Even beyond this more subtle resonance, another trip occurs in this story, one that actually does get the character unstuck — it’s a spiritual journey, and one that couldn’t have happened without the other trips. The neatest thing about this last trip is the fact that the game sets it up so that it actually happens through traversal of the landscape. The source of spiritual enlightenment is physically moving from one location to the next, and the PC has to follow it from place to place in order for the spiritual journey to happen properly. This is a lovely example of how powerful it can be to map abstract or emotional concepts onto IF conventions.

Unfortunately, the bulk of the game doesn’t live up to the promise of its artful title. Spelling and grammar mistakes are strewn throughout it, and coding errors aren’t terribly uncommon either. I’d like to be really charitable about it, and suggest that the writing errors are simply the reflection of a character who isn’t very literate, sort of a very mild example of what Adam Cadre did in his Flowers For Algernon Textfire demo. However, if this is the intention, the style isn’t strong enough to put it over, and besides, some of the errors just aren’t in line with the way people talk. For example, when examining a lighter, we are told, “You once knew a guy who insisted that white lighters were bad luck, because something bad always happened to him when he was carrying him, but this theory holds no sway with you. You’ve never been a particularly superstition person.” “Carrying him”? “Superstition person”? These come across less as mannerisms of a subliterate stoner than as grammatical slips from a non-native English speaker. Mostly, they just come across as basic proofreading errors, and the presence of bugs in the code tends to confirm this theory. In addition to these cosmetic problems, there’s the fact that the spiritual stuff in the endgame just really isn’t all that weighty. To me, it came off as sort of a weak rehash of the Simpsons episode “El Viaje Misterioso De Nuestro Homer.” In your face, space coyote!

On the plus side, however, The Trip does contain what is by far the most realistic depiction of four guys sitting around getting baked ever to appear in the history of interactive fiction.
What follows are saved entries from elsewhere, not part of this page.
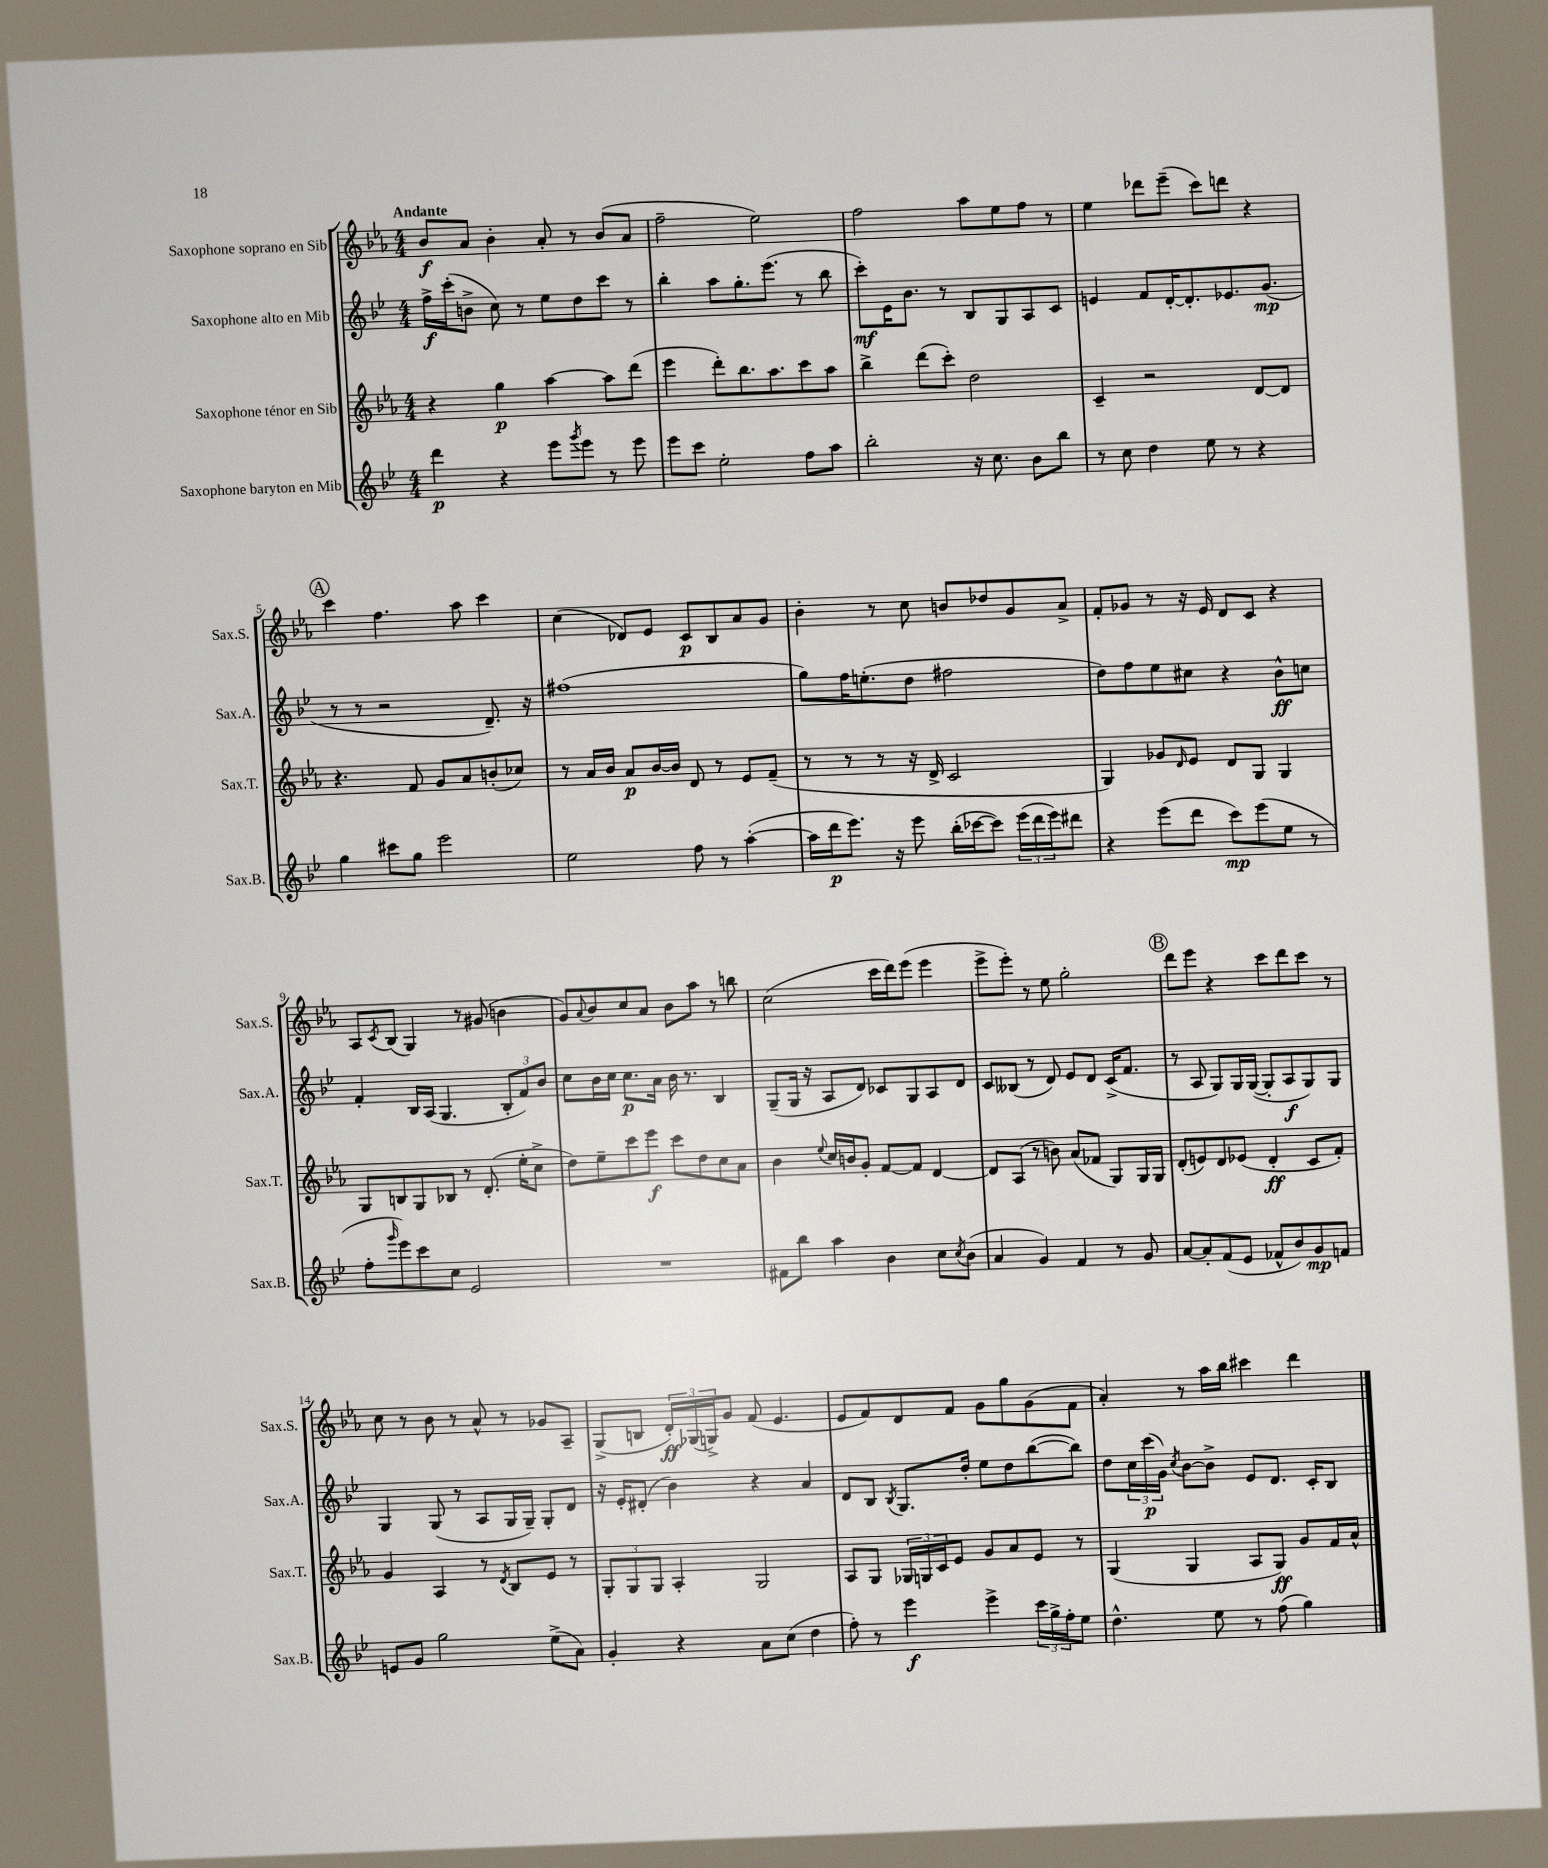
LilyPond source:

<<
\new StaffGroup <<
\new Staff = "s0" \with { instrumentName = "Saxophone soprano en Sib" shortInstrumentName = "Sax.S." } {
    \clef treble \key ees \major \numericTimeSignature \time 4/4 \tempo "Andante"
    bes'8\f aes'8 bes'4-. aes'8-. r8 bes'8( aes'8 |
    f''2-- ees''2) |
    f''2 aes''8 ees''8 f''8 r8 |
    ees''4 des'''8 ees'''8--( c'''8) d'''8 r4 |
    \mark \markup { \circle "A" } c'''4 f''4. aes''8 c'''4 |
    c''4( des'8) ees'8 c'8\p bes8 aes'8 g'8 |
    bes'4-. r8 c''8 b'8 des''8 g'8 aes'8-> |
    f'8-. ges'8 r8 r16 ees'16 d'8 c'8 r4 |
    aes8 \acciaccatura { c'8 } bes8( g4) r8 gis'8( b'4 |
    g'8) \appoggiatura { aes'8 } bes'8 c''8 aes'8 bes'8 aes''8 r8 b''8 |
    c''2( c'''16 d'''16) ees'''8( ees'''4 |
    ees'''8-> ees'''8-.) r8 ees''8 g''2-. |
    \mark \markup { \circle "B" } d'''8 ees'''8 r4 c'''8 d'''8 c'''8 r8 |
    c''8 r8 bes'8 r8 aes'8-^ r8 ges'8 aes8-- |
    g8->( b8 \tuplet 3/2 { d'16-.\ff) ges16( g16->) } g'8 f'8( ees'4. |
    ees'8 f'8) d'8 f'8 g'8 g''8 g'8( f'8 |
    aes'4-.) r8 aes''16 bes''16 cis'''4 d'''4 \bar "|." |
}
\new Staff = "s1" \with { instrumentName = "Saxophone alto en Mib" shortInstrumentName = "Sax.A." } {
    \clef treble \key bes \major \numericTimeSignature \time 4/4
    f''16->\f c'''16-.( b'8-> c''8) r8 ees''8 d''8 c'''8 r8 |
    bes''4-. a''8 g''8.-. ees'''8.( r8 bes''8 |
    c'''8-.\mf) ees'16 bes'8. r8 bes8 g8 a8 c'8 |
    e'4 f'8 d'16~-. d'8.-. ees'8. g'8.\mp( |
    \mark \markup { \circle "A" } r8 r8 r2 d'8.--) r16 |
    fis''1( |
    g''8) f''16 e''8.-.( d''8 fis''2 |
    d''8) f''8 ees''8 cis''8 r4 bes'8-^\ff c''8 |
    f'4-. bes16 a16( g4. \tuplet 3/2 { bes8-. f'8) bes'8 } |
    c''8 bes'16 c''16 c''8.\p a'16 bes'16 r8. bes4 |
    g8--( g16 r16 a8 d'8) ces'8 g8 a8 d'8 |
    c'8 beses8( r8 d'8) ees'8 d'8 c'16->( f'8. |
    \mark \markup { \circle "B" } r8 a8 g8) g16 g16~( g8-. a8\f g8) g8 |
    g4 g8( r8 a8 g16 g16--) g8-. d'8 |
    r16 ees'16-. dis'8-.( bes'4) r4 a'4 |
    d'8 bes8 \acciaccatura { bes8 } g8. d''16-. ees''8 d''8 bes''8~( bes''8) |
    d''8 \tuplet 3/2 { c''16 c'''16\p( g'16) } \acciaccatura { c''8 } bes'8~ bes'8-> ees'8 d'8. c'16-. bes8 \bar "|." |
}
\new Staff = "s2" \with { instrumentName = "Saxophone ténor en Sib" shortInstrumentName = "Sax.T." } {
    \clef treble \key ees \major \numericTimeSignature \time 4/4
    r4 g''4\p aes''4~ aes''8 d'''8( |
    ees'''4 d'''8-.) bes''8. aes''8. c'''8 aes''8 |
    bes''4-> d'''8( c'''8-.) d''2 |
    c'4-- r2 d'8~ d'8 |
    \mark \markup { \circle "A" } r4. f'8 g'8 aes'8 b'8-.( ces''8) |
    r8 aes'16 bes'16 aes'8\p bes'16~ bes'16 d'8 r8 ees'8 f'8--( |
    r8 r8 r8 r16 d'16-> c'2 |
    g4) ges'8 \grace { d'16 } ees'8 d'8 g8 g4 |
    g8 b8 g8 bes8 r8 d'8.-.( ees''16-. c''8-> |
    d''8) ees''8-- c'''8 ees'''8\f c'''8 d''8 c''8 aes'8 |
    bes'4 \appoggiatura { ees''8 } c''16 b'16 g'8-. f'8~ f'8 d'4~ |
    d'8 aes8( r8 b'8) aes'8( fes'8 g8) g16 g16 |
    \mark \markup { \circle "B" } d'8-.( e'8) d'8 ees'8( d'4-.\ff c'8 f'8-.) |
    g'4 aes4 r8 \acciaccatura { d'8 } bes8 ees'8 r8 |
    \tuplet 3/2 { g8-. g8 g8 } aes4-. g2 |
    aes8 g8 \tuplet 3/2 { ges16 g16 c'16 } ees'8 g'8 aes'8 ees'8 r8 |
    g4( g4 aes8 g8\ff) g'8 f'16 aes'16-^ \bar "|." |
}
\new Staff = "s3" \with { instrumentName = "Saxophone baryton en Mib" shortInstrumentName = "Sax.B." } {
    \clef treble \key bes \major \numericTimeSignature \time 4/4
    d'''4\p r4 ees'''8 \acciaccatura { g'''8 } ees'''8 r8 ees'''8 |
    ees'''8 c'''8 ees''2-. f''8 a''8 |
    bes''2-. r16 c''8. bes'8 bes''8 |
    r8 c''8 d''4 ees''8 r8 r4 |
    \mark \markup { \circle "A" } g''4 cis'''8 g''8 ees'''2 |
    ees''2 f''8 r8 a''4~-.( |
    a''16 d'''16\p ees'''8.) r16 ees'''8 bes''16-.( ces'''16~ ces'''8) \tuplet 3/2 { ees'''16( d'''16 ees'''16) } dis'''8 |
    r4 ees'''8( d'''8 c'''8\mp) ees'''8( ees''8 r8 |
    f''8-. \grace { g'''16 } ees'''8) c'''8 c''8 ees'2 |
    R1 |
    fis'8 bes''8 a''4 bes'4 c''8 \acciaccatura { c''8 } bes'8( |
    a'4 g'4) f'4 r8 g'8 |
    \mark \markup { \circle "B" } a'8~ a'8-. f'8( ees'8 fes'8-^ bes'8) g'8\mp f'8 |
    e'8 g'8 g''2 ees''8->( a'8) |
    g'4-. r4 a'8 c''8( d''4 |
    f''8-.) r8 ees'''4\f ees'''4-> \tuplet 3/2 { c'''16 g''16-> f''16-. } ees''8 |
    d''4.-^ ees''8 r8 f''8( g''4) \bar "|." |
}
>>
>>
This wasn’t the most exciting moment of computer gaming I’ve ever had, but it did have its own Bill-And-Ted-ish charm. That scene, along with several choice touches like the way the stoners react to Arches National Park (“That’s a big-ass rock, dude”) had me laughing quite a lot. Not quite as much as the characters in the scene, mind you, but laughing nonetheless. In the end, this game feels a lot like some trips can be: long stretches of mild enjoyment, boredom, or even disappointment and annoyance, punctuated by flashes of beauty and brilliance. Or at least, that’s what it felt like at the time.